Monday, November 15, 2021

Federal Appeals Court Stops OSHA Vax-Mandate Saying, It "Grossly Exceeds OSHA’s Statutory Authority”

On Friday, a three-member panel of the United States Court of Appeals for the Fifth Circuit issued an order continuing its initial November 6, 2021, stay of the emergency temporary standard (ETS) that the U.S. Occupational Safety and Health Administration (OSHA) issued on November 4, 2021.

Specifically referring to the requirement as a “mandate,” the court said the rule, instituted through the Labor Department, “grossly exceeds OSHA’s statutory authority,” according to the opinion, written by Judge Kurt D. Engelhardt and joined by Judges Edith H. Jones and Stuart Kyle Duncan.

“Rather than a delicately handled scalpel, the Mandate is a one-size fits-all sledgehammer that makes hardly any attempt to account for differences in workplaces (and workers) that have more than a little bearing on workers’ varying degrees of susceptibility to the supposedly ‘grave danger’ the Mandate purports to address,” they wrote.

The order also found that the ETS “imposes a financial burden upon [private businesses and organizations] by deputizing their participation in OSHA’s regulatory scheme, exposes them to severe financial risk if they refuse or fail to comply, and threatens to decimate their workforces (and business prospects) by forcing unwilling employees to take their shots, take their tests, or hit the road.” It stated that the Occupational Safety and Health Act was not intended to allow the agency to make sweeping pronouncements on matters of public health.

The 5th Circuit's order criticized the ETS for failing to “account for differences in workplaces that have more than a little bearing on workers’ varying degrees of susceptibility to the supposedly ‘grave danger’ the [ETS] purports to address.” The order questioned whether OSHA has shown a “grave danger” and that the ETS is “necessary.”

The court concluded that parties seeking to stop the order are entitled to a stay because:
  1. they are likely to succeed on the merits and are suffering irreparable harm;
  2. a stay pending adequate judicial review of the underlying motion for a permanent injunction will not harm OSHA; and
  3. the public interest favors a stay.
The Biden Administration finally released its vaccine mandate after weeks of speculation that it may have simply been a September press release designed to push employers toward strict vaccination policies without any legal backing. It provides that private employers with more than 100 employees must require staff to get vaccinated — or face weekly testing and mandatory masking.

The court halted the policy, scheduled to take effect Jan. 4, and ordered the Occupational Safety and Health Administration not to further implement or enforce the mandate. The Biden administration had asked the 5th Circuit to hold off on ruling until a judicial lottery can take place next week to consolidate several challenges to the mandate before a single appeals court.

The order compels OSHA to “take no steps to implement or enforce the [ETS] until further court order,” without any geographic limitation on that restriction.

What Does This Mean for OSHA's Vaccine Mandate?

This order is the second response from the three-member panel of the Fifth Circuit to the petitioners’ motions for a “stay barring OSHA from enforcing the [ETS] during the pendency of judicial review.” The order reaffirms the court’s initial stay on November 6 and will remain in place “pending adequate judicial review of the petitioners’ underlying motions for a permanent injunction.”

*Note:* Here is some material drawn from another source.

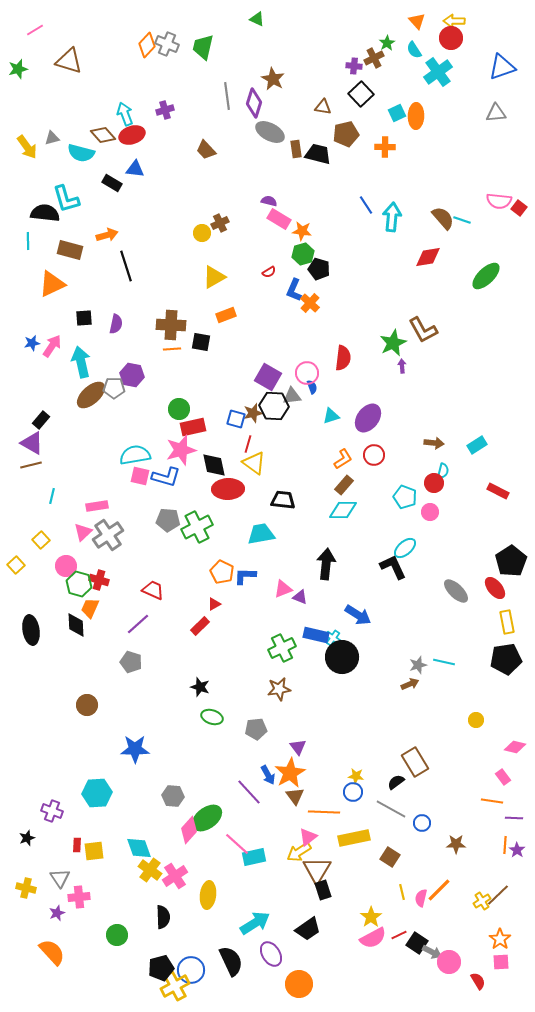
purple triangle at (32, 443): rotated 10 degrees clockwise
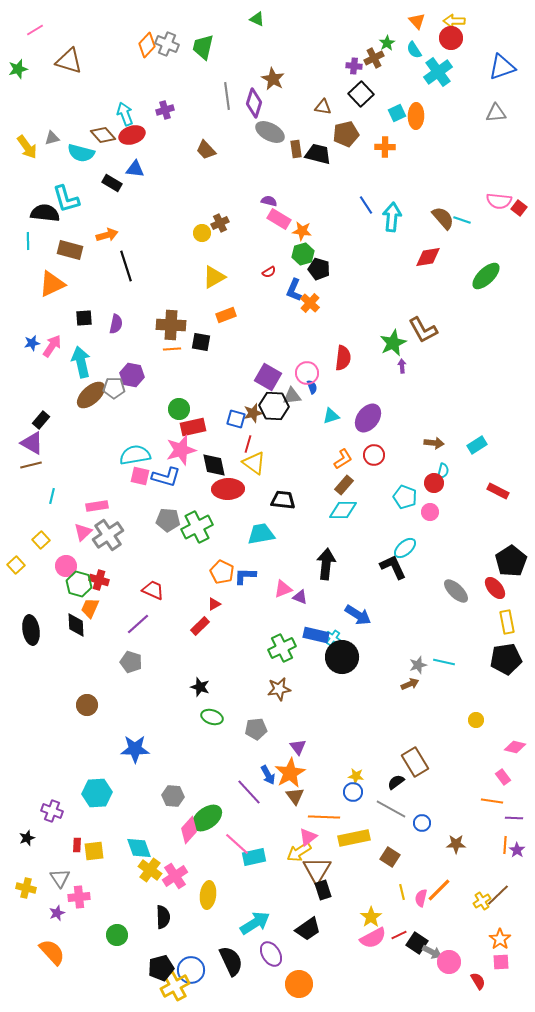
orange line at (324, 812): moved 5 px down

A further order will eventually come from the federal judicial circuit that gets assigned the consolidated petitions to review the ETS pending in 11 of the 12 United States circuit courts of appeals. On November 16, 2021, the U.S. Judicial Panel on Multidistrict Litigation will conduct a statutorily required random selection to decide which circuit will hear the consolidated cases from around the country.

Who Ultimately Will Decide the Fate of the ETS?

Regardless of which federal circuit court “wins the lottery” and hears the consolidated petitions, employers should expect the Supreme Court of the United States to decide the ultimate fate of the ETS. The timing of when that will happen is unclear, but it will be at least weeks, if not months out. While OSHA could petition the Supreme Court to review the Fifth Circuit’s order rather than waiting on the lottery and ensuing proceedings at the circuit court level, OSHA is more likely to wait for the lottery, and another round of briefing. Many insiders and legal scholars believe that the Biden Administration is okay with a less than speedy final disposition of this matter so that businesses are incentivized to push for vaccinations and continue to prepare for the possible enforcement of the mandate while the courts sort it out.

Do I still need to comply with the December 6 and January 4 deadlines?

No. Because OSHA is barred from both enforcing the ETS and taking any steps to implement the ETS, the December 6 and January 4 deadlines are no longer in effect pending further court action. While the ETS is no longer in effect, the Fifth Circuit ruling has no impact on the Centers for Medicare and Medicaid Services’ (CMS) interim final rule for healthcare workers and President Biden’s Executive Order 14042 on mandatory vaccinations for federal contractors. Employers should continue to adhere to these requirements as applicable.